The new CKR module proposes the addition of some new configuration options. They are summarised below, although may be subject to change at the point that v0.3 is released:

TunnelRouting:
{
  Enable: false
  IPv6RemoteSubnets: {}
  IPv6LocalSubnets: []
  IPv4RemoteSubnets: {}
  IPv4LocalSubnets: []
}

The IPv6RemoteSubnets and IPv4RemoteSubnets options are used to specify crypto-key routes. The subnet refers to an encryption public key of another node, for example:

IPv6RemoteSubnets: {
  "fd64:642b:1a20::/48": "ef78da7fc983c6c210609529921a701ca3e43fa5cfd79f5f20cc67bf66e45c1a",
  "fd25:8a33:9311:a53b::/64": "417fd0a66a104f050ae3544b3bc03eeb3648dded4a8c1fb085d65ffa25e83d6e"
}

As with a typical routing table, more specific routes are preferred.

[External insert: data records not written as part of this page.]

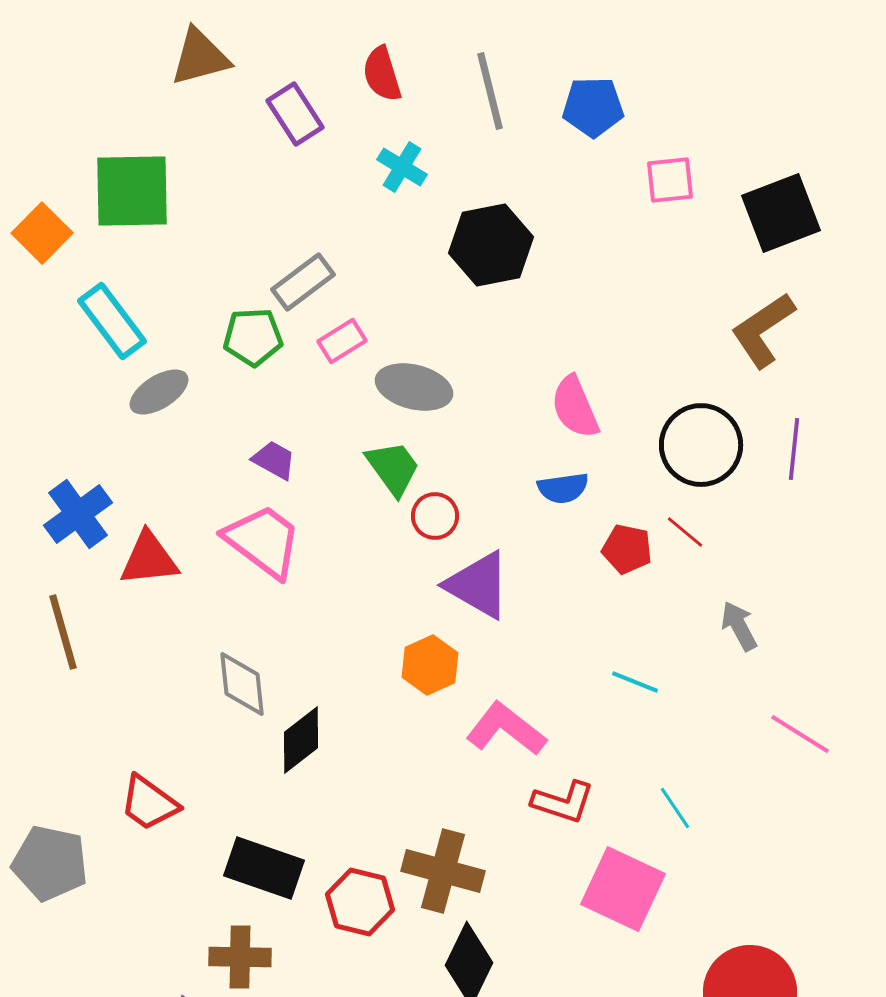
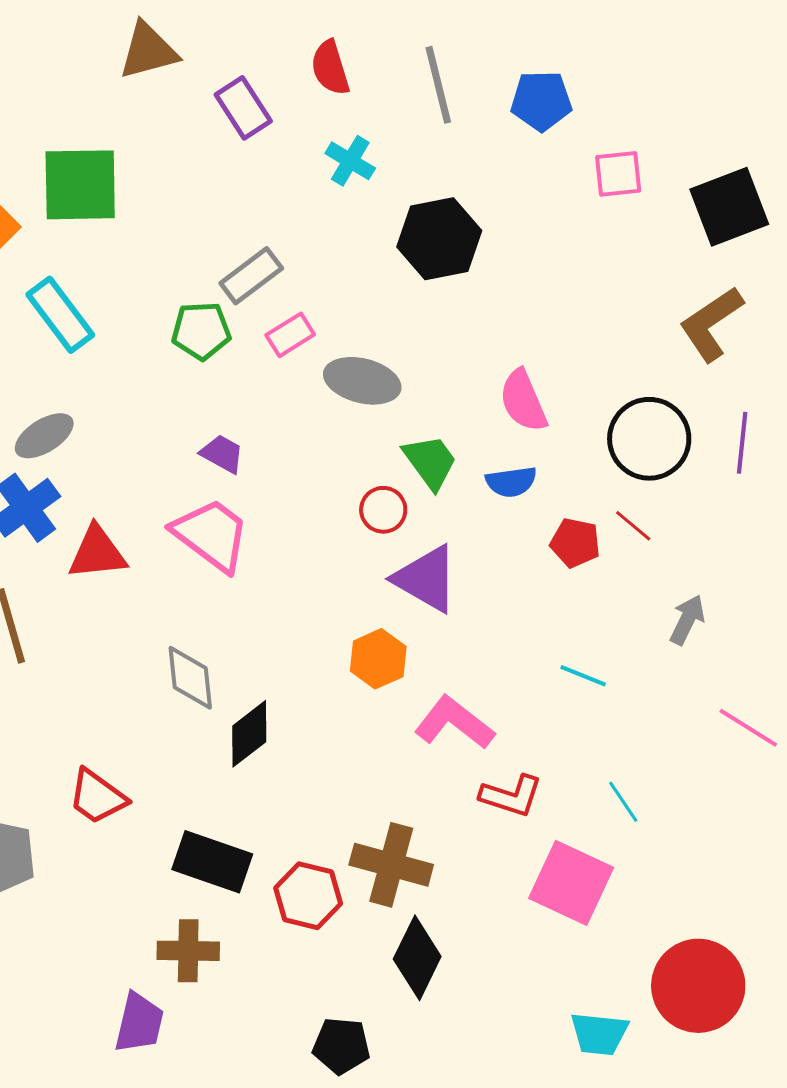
gray ellipse: (159, 392) -> (44, 436), moved
green trapezoid: (393, 468) -> (430, 462), moved
gray arrow: (739, 626) -> (687, 620), turned 54

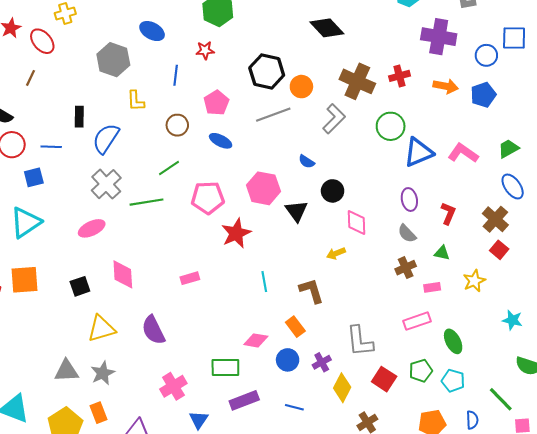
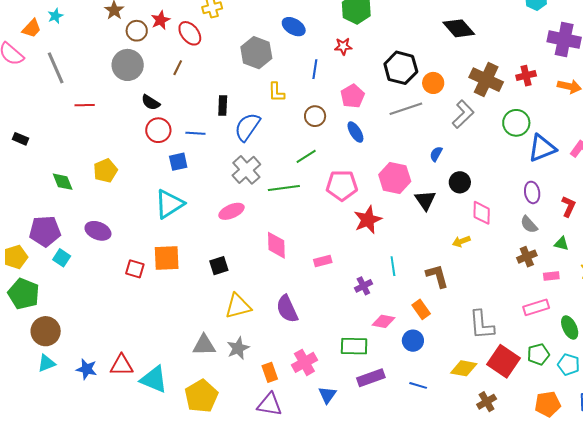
blue ellipse: (221, 141) -> (355, 132), turned 30
blue semicircle: (307, 162) -> (436, 154), turned 84
pink diamond: (123, 274) -> (276, 245), moved
purple cross: (322, 362) -> (363, 286), moved
red square: (384, 379) -> (504, 361), size x1.4
yellow diamond: (342, 388) -> (464, 368), turned 72
orange rectangle: (98, 413) -> (270, 372), moved

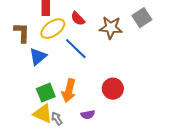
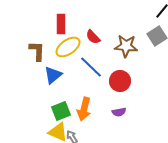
red circle: (113, 89) -> (120, 81), moved
purple semicircle: (88, 115) -> (119, 112), moved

The IPv6LocalSubnets and IPv4LocalSubnets options are used to specify which source addresses are eligible to be routed across a tunnel. These options are mandatory.

Bridging networks

Assume that node A is a.a.a.a/24 and aaaa:aaaa:aaaa:aaaa::/64 and node B is b.b.b.b/24 and bbbb:bbbb:bbbb:bbbb::/64. On node A, use the following TunnelRouting configuration:

Enable: true
IPv6RemoteSubnets: {
  "bbbb:bbbb:bbbb:bbbb::/64": "xxxxxxxxxxxxxx"
}
IPv6LocalSubnets: {
  aaaa:aaaa:aaaa:aaaa::/64
}
IPv4RemoteSubnets: {
  "b.b.b.b/24": "xxxxxxxxxxxxxx"
}
IPv4LocalSubnets: {
  a.a.a.a/24
}

On node B, use the reverse TunnelRouting configuration:

Enable: true
IPv6RemoteSubnets: {
  "aaaa:aaaa:aaaa:aaaa::/64": "xxxxxxxxxxxxxx"
}
IPv6LocalSubnets: {
  bbbb:bbbb:bbbb:bbbb::/64
}
IPv4RemoteSubnets: {
  "a.a.a.a/24": "xxxxxxxxxxxxxx"
}
IPv4LocalSubnets: {
  b.b.b.b/24
}

The Yggdrasil TUN/TAP adapters on each side can now be used to tunnel between a.a.a.a/24 and b.b.b.b/24 in IPv4 and aaaa:aaaa:aaaa:aaaa::/64 and bbbb:bbbb:bbbb:bbbb/64 in IPv6.

Conclusion

It is my hope that this will be merged into the develop branch soon, and will be a feature targeted for general release in v0.3. With this, Yggdrasil is able to take on more advanced routing tasks and will hopefully be more useful in a wider range of scenarios.